In 1741, Mary Fenner reappears on imprints, now working from the Turk’s Head, Gracechurch Street, London (she may have been there prior to 1738, working in the trade but not appearing on any imprints). Between 1741 and 1744 she appeared on more than 60 imprints as “M. Fenner,” “Mary Fenner,” or “Mrs. Fenner,” ending her business in Gracechurch Street upon her marriage to James Waugh, a devout dissenter (an Independent like herself) and publisher of Philip Doddridge and Isaac Watts, among others. His business was located in Lombard Street. During her time in Gracechurch Street, Mary Fenner had one apprentice, Benjamin Burroughs, who was bound to her in 1742. As she did with her first husband, Mary Fenner continued her second husband’s business, appearing on another 15 imprints from Lombard Street between 1767 and 1773 as “M. Waugh” or “Mrs. Waugh.”

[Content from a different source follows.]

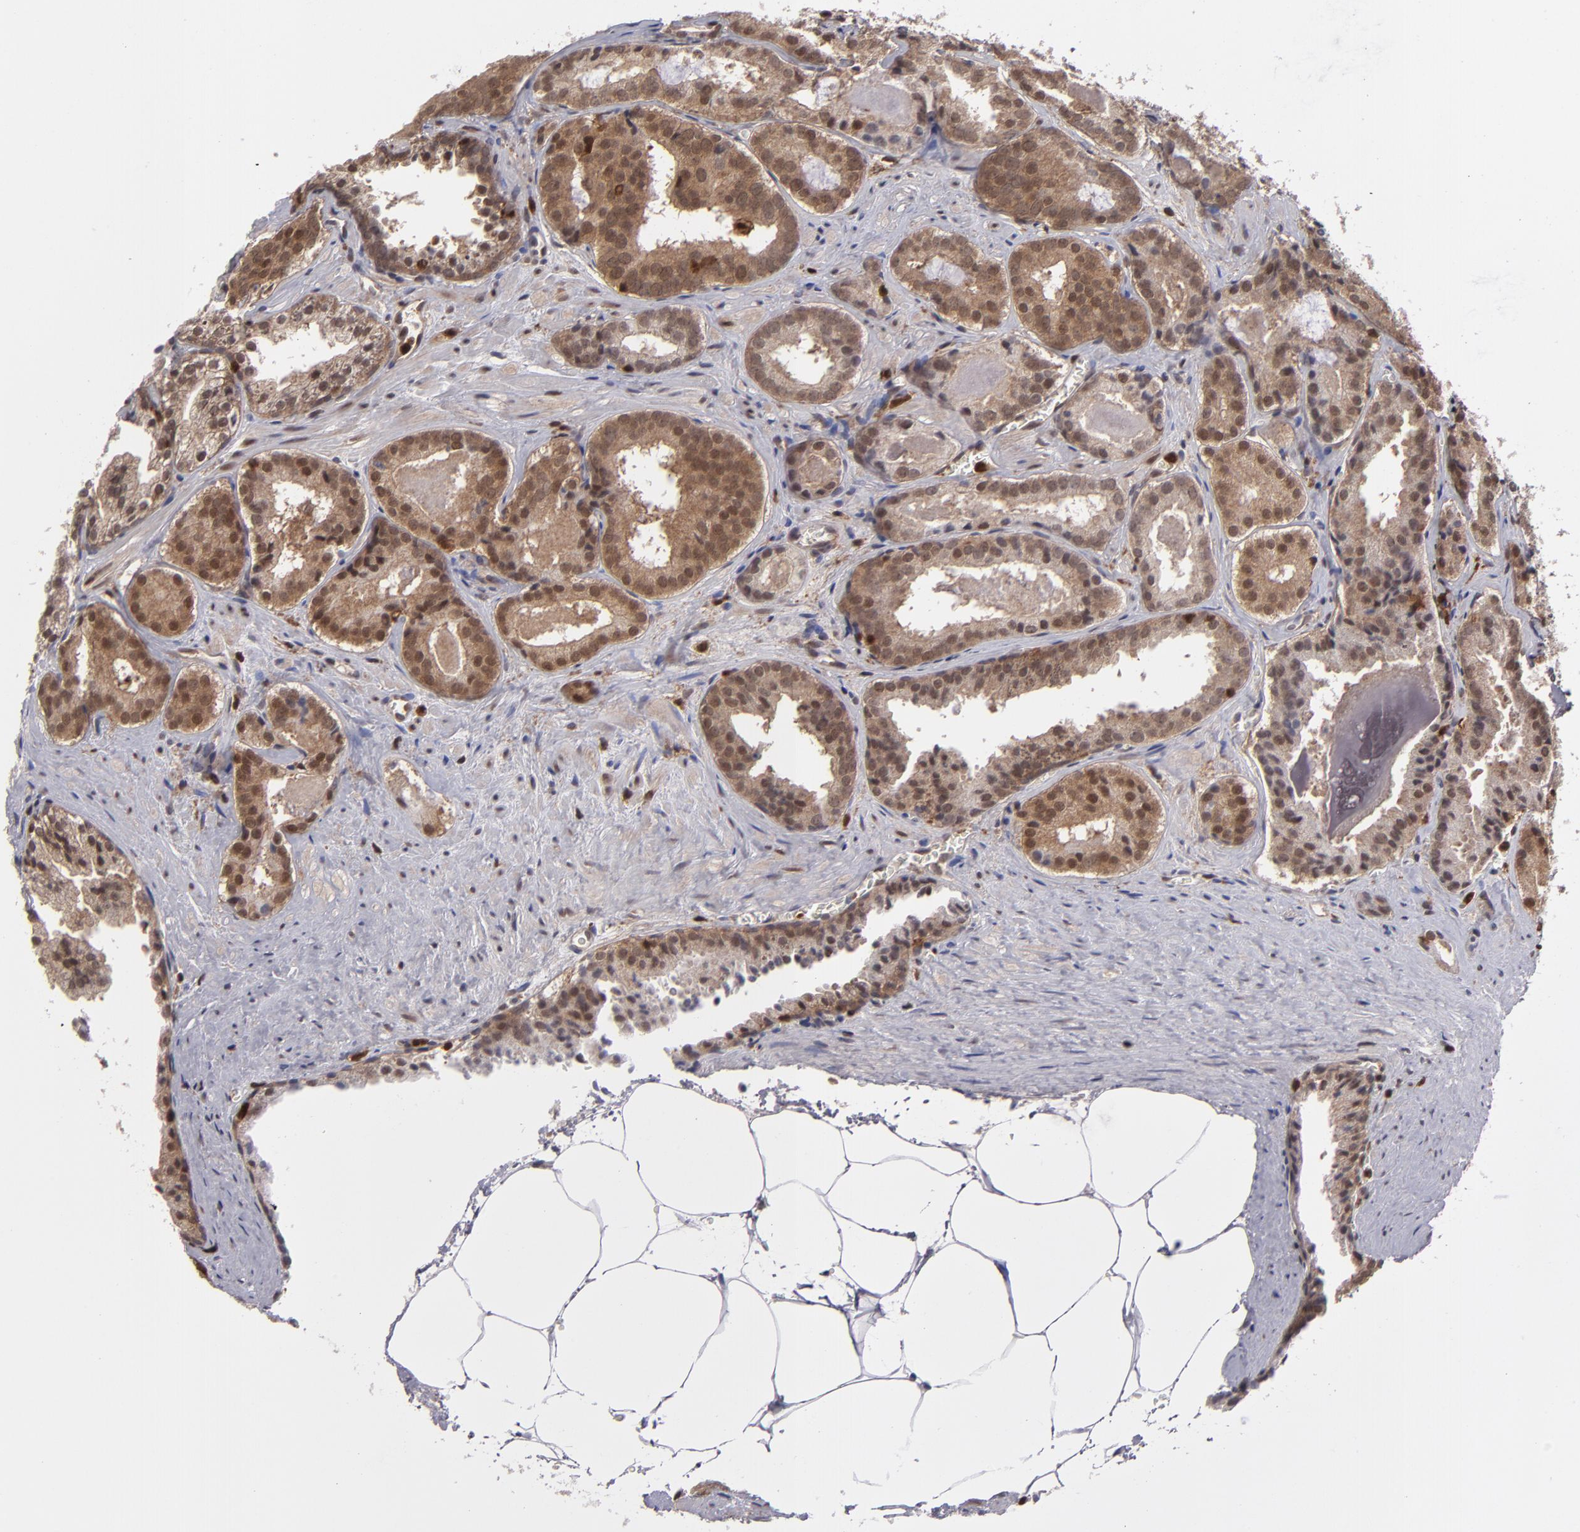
{"staining": {"intensity": "moderate", "quantity": ">75%", "location": "cytoplasmic/membranous,nuclear"}, "tissue": "prostate cancer", "cell_type": "Tumor cells", "image_type": "cancer", "snomed": [{"axis": "morphology", "description": "Adenocarcinoma, Medium grade"}, {"axis": "topography", "description": "Prostate"}], "caption": "There is medium levels of moderate cytoplasmic/membranous and nuclear positivity in tumor cells of prostate medium-grade adenocarcinoma, as demonstrated by immunohistochemical staining (brown color).", "gene": "GRB2", "patient": {"sex": "male", "age": 64}}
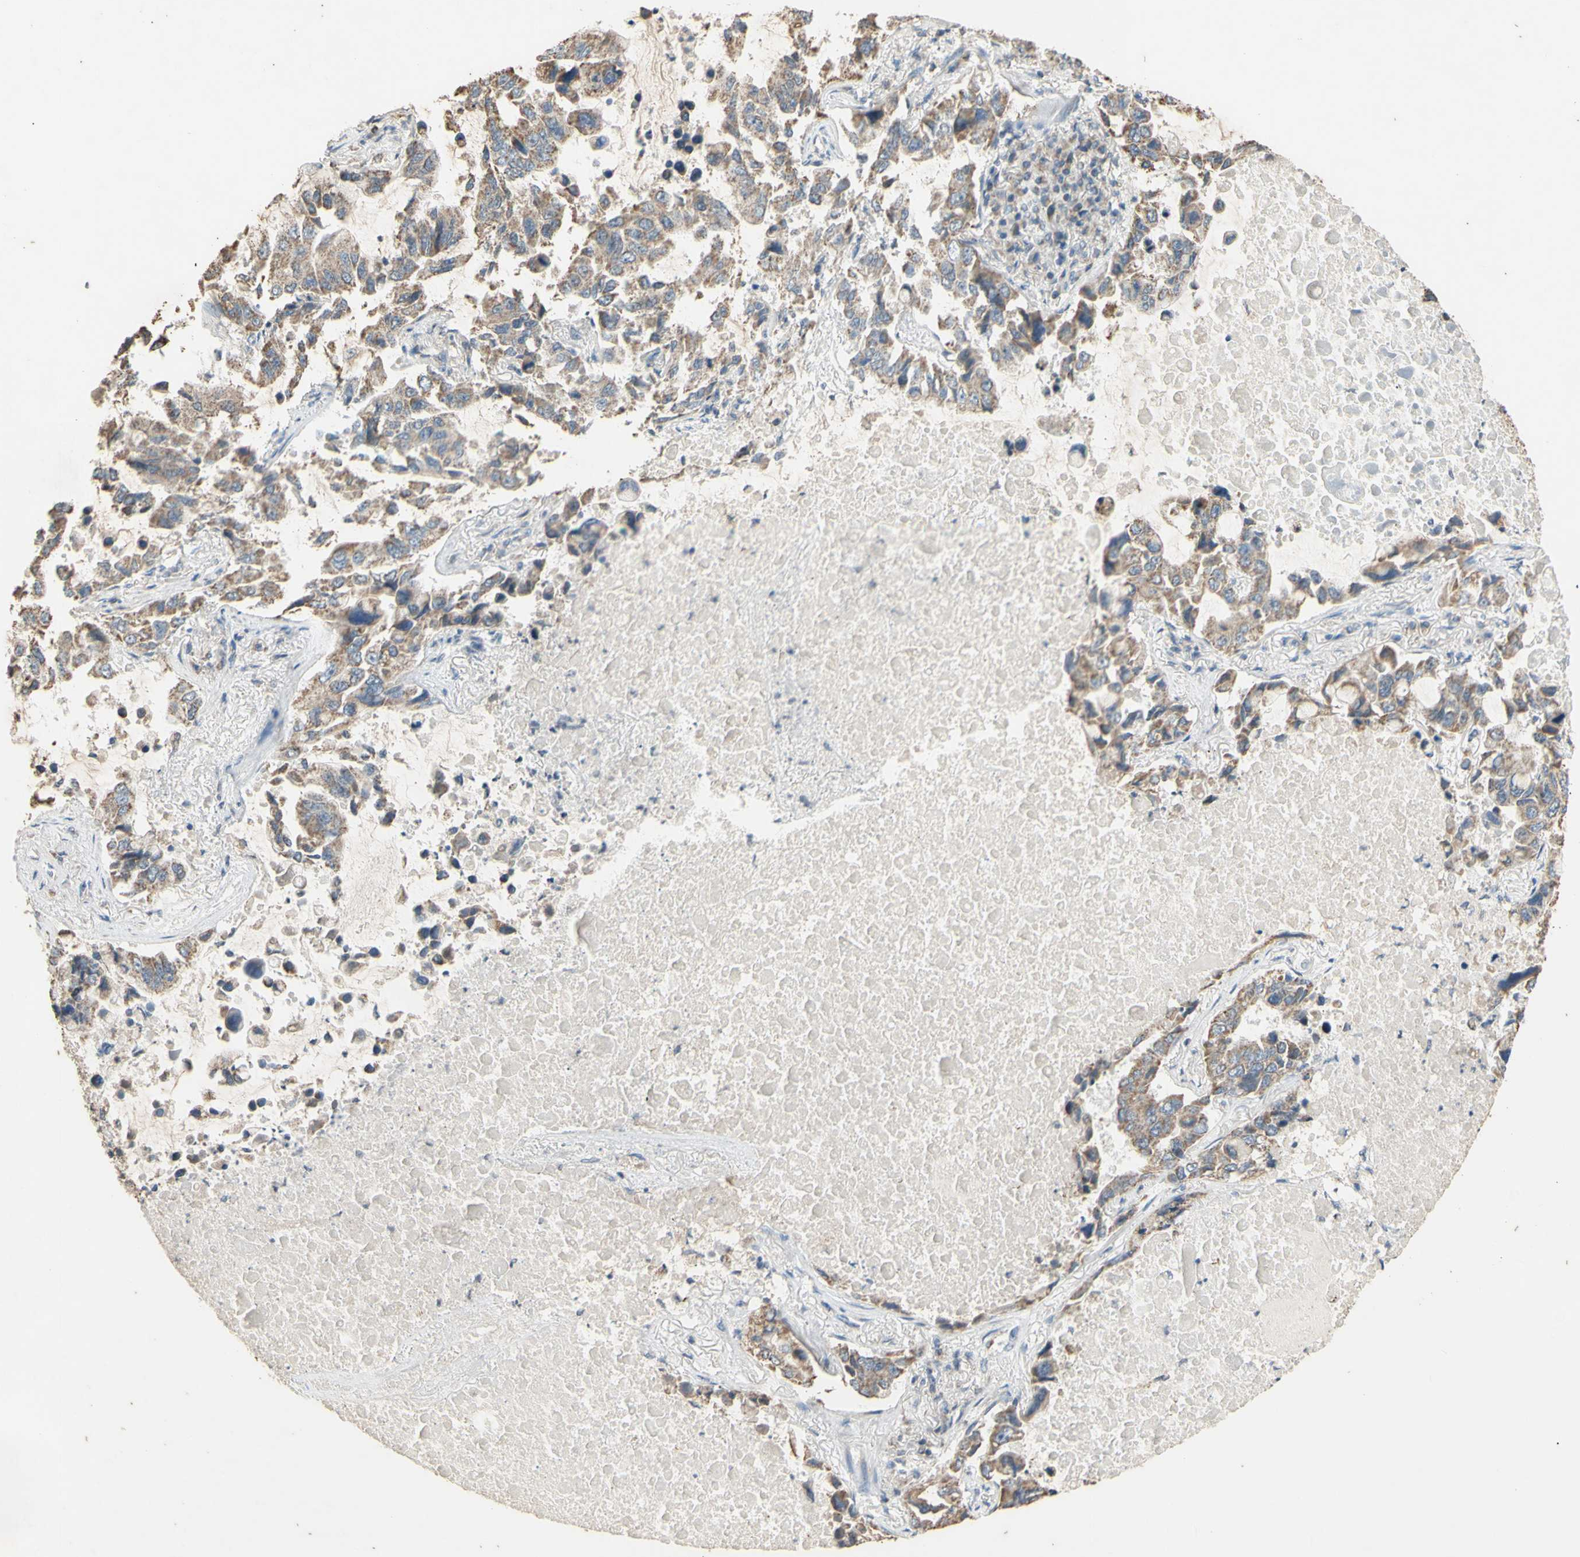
{"staining": {"intensity": "moderate", "quantity": "25%-75%", "location": "cytoplasmic/membranous"}, "tissue": "lung cancer", "cell_type": "Tumor cells", "image_type": "cancer", "snomed": [{"axis": "morphology", "description": "Adenocarcinoma, NOS"}, {"axis": "topography", "description": "Lung"}], "caption": "Moderate cytoplasmic/membranous positivity is identified in about 25%-75% of tumor cells in lung cancer.", "gene": "PTGIS", "patient": {"sex": "male", "age": 64}}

Her son, William Fenner II (d. 1809), was apprenticed in 1745 to Richard Preston in Red Rose Street for a short time and then bound to  Waugh, his step-father-in-law, by whom he was given his freedom in 1752. Not long after the end of his apprenticeship he became a partner with Waugh. The younger Fenner appeared on some 155 imprints between 1754 and 1765, almost exclusively with Waugh, first at Lombard Street (1754-57) and then alone from early 1757 at the Angel and Bible, 16 Paternoster Row (1757-65), continuing to sell, however, almost exclusively with Waugh and other dissenting sellers through 1762, the last year he was actively selling (Fenner appeared on only one imprint in each of the years 1763, 1764, and 1765) [Plomer puts him at Paternoster Row from 1756-59, whereas Maxted has him there from 1759-61, neither completely accurate]. By 1762 he ceased to appear among the rate books at his Paternoster Row property. William Fenner II had five apprentices bound to him between 1757 and 1784, the latter date an indication that his retirement as a printer/bookseller did not mean his complete absence from the printing trades, as his position as Master of the Stationers’ Company in 1786 would suggest. Plomer does not mention Mary Fenner’s second marriage to James Waugh (she appears on a few imprints in 1744 as M. Waugh) nor her subsequent career as a printer and bookseller after his death (1767-73) at his shop in Lombard Street.

The best work on Fenner has been done by Alison McNaught in her Ph.D dissertation and her article,  "Two Nonconformist Women Printers and Booksellers in the Mid-Eighteenth Century," Bunyan Studies  24 (2020), 65-84. Other accounts of Fenner can be found in H. R. Plomer, et. al., ed., Dictionaries of the Printers and Booksellers who were at Work in England, Scotland and Ireland 1557-1775 (London: The Bibliographical Society, 1977), 91-92; D. F. McKenzie, Stationer's Company Apprentices 1701 to 1800 (Oxford: Oxford Bibliographical Society, 1978), 123-24, 278; and Ian Maxted, The London Book Trades: A Preliminary Checklist of Members (Kent, UK: William Dawson, 1977), at https://bookhistory.blogspot.com/2007/01/london-1775-1800-f.html; James Raven, "Location, Size, and Succession: The Bookshops of Paternoster Row before 1800," in The London Book Trade: Topographies of Print in the Metropolis from the Sixteenth Century, ed. Robin Myers, Michael Harris, and Giles Mandebrote (London: Oak Knoll Press & The British Library, 2003), 119.